The Corporation for Public Broadcasting (CPB), which funds PBS and NPR, announced a change to its operations in the coming months after Donald Trump signed an executive order defunding the television stations. Since PBS and NPR are two of the most well-known platforms in broadcasting, viewers are wondering if this means PBS will shut down as a result.
Below, get an update on what will happen to PBS.
PBS and NPR will no longer have the $1.1 billion of federal funds from the CPB due to an executive order from the White House, which was titled, “Ending Taxpayer Subsidization of Biased Media,” on May 1, 2025.
Trump said in his order that he defunded PBS and NPR because “government funding of news media in this environment is not only outdated and unnecessary but corrosive to the appearance of journalistic independence.”
“At the very least, Americans have the right to expect that if their tax dollars fund public broadcasting at all, they fund only fair, accurate, unbiased, and nonpartisan news coverage,” the executive order indicates. “No media outlet has a constitutional right to taxpayer subsidies, and the government is entitled to determine which categories of activities to subsidize.”
The order claims that “neither” NPR and PBS “presents a fair, accurate, or unbiased portrayal of current events to taxpaying citizens.”

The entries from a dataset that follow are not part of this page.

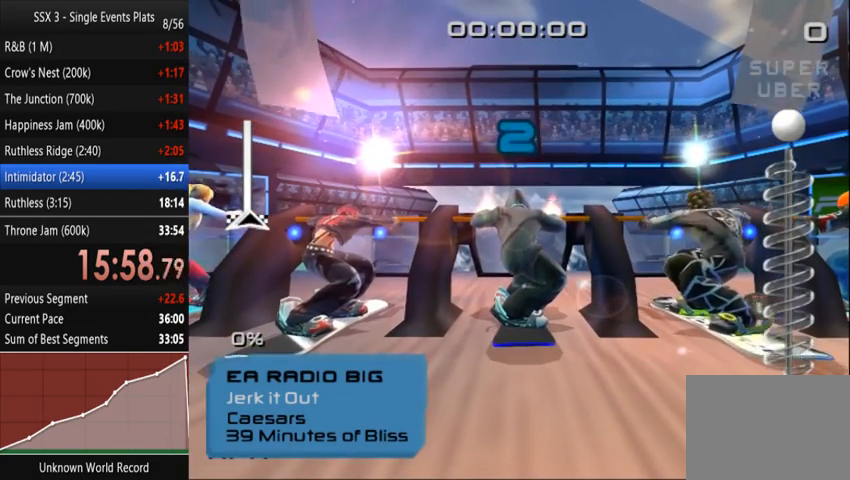
{"dt_ms": 500, "buttons": ["SQUARE"], "left_stick": "center", "right_stick": "center", "events": [[133, "SQUARE", "down"]]}
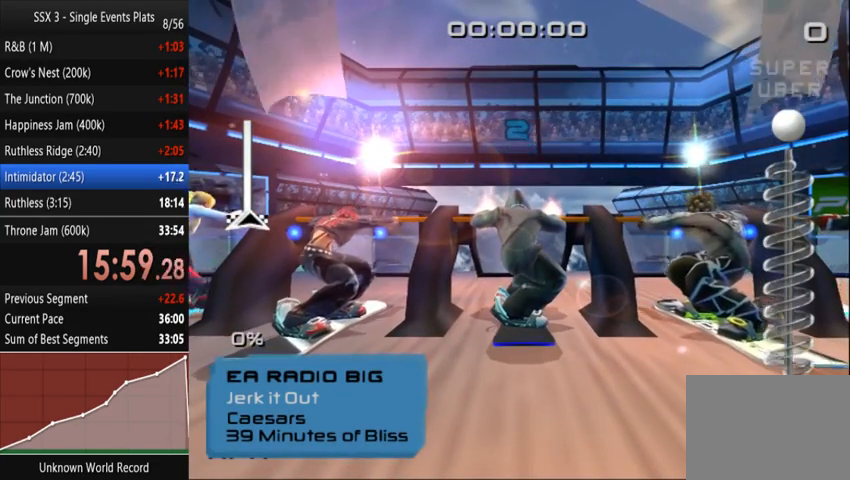
{"dt_ms": 500, "buttons": ["SQUARE"], "left_stick": "up", "right_stick": "center", "events": [[33, "left_stick", "up"]]}
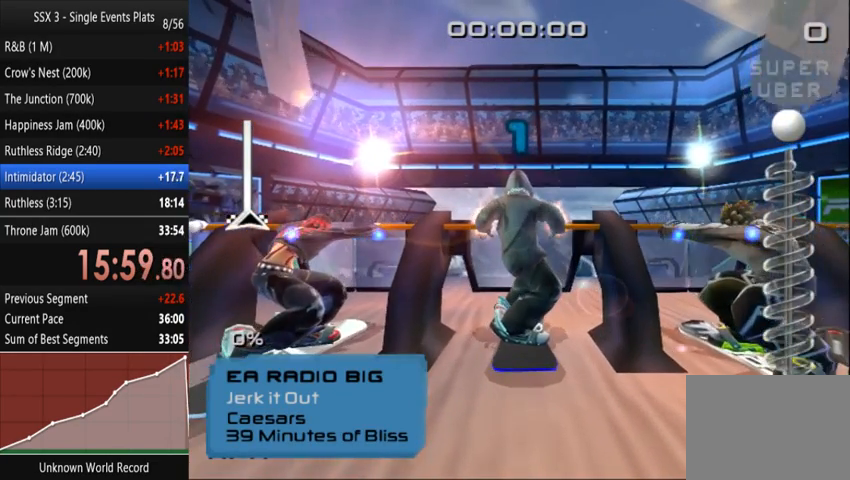
{"dt_ms": 500, "buttons": ["SQUARE"], "left_stick": "up", "right_stick": "center", "events": []}
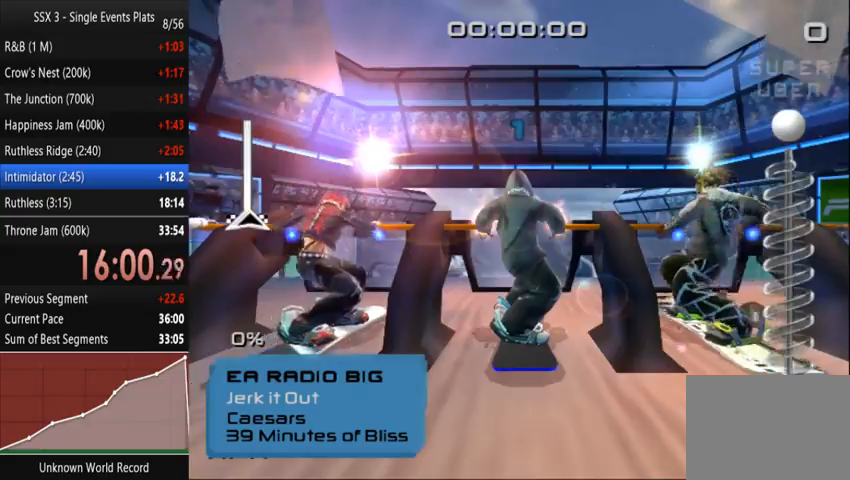
{"dt_ms": 500, "buttons": ["SQUARE"], "left_stick": "up-left", "right_stick": "center", "events": [[333, "left_stick", "up-left"]]}
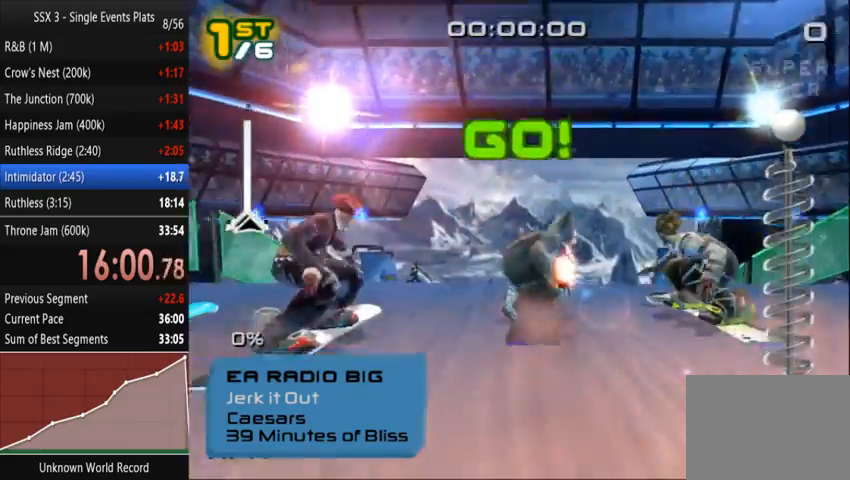
{"dt_ms": 500, "buttons": ["SQUARE", "L1"], "left_stick": "up", "right_stick": "center", "events": [[167, "L1", "down"], [200, "left_stick", "up"], [233, "L1", "up"], [300, "L1", "down"], [400, "L1", "up"], [500, "L1", "down"]]}
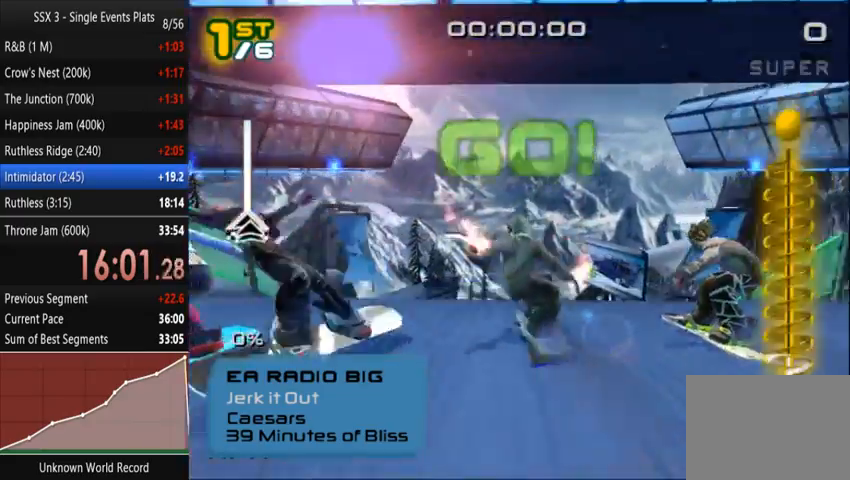
{"dt_ms": 500, "buttons": ["SQUARE"], "left_stick": "up-right", "right_stick": "center", "events": [[100, "L1", "up"], [233, "left_stick", "up-right"]]}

According to the CPB’s August 1 announcement, PBS looks like it will eventually shut down. Per the press release, the company will “begin an orderly wind-down of its operations following the passage of a federal rescissions package and the release of the Senate Appropriations Committee’s FY 2026 Labor, Health and Human Services, Education, and Related Agencies (Labor-H) appropriations bill, which excludes funding for CPB for the first time in more than five decades.”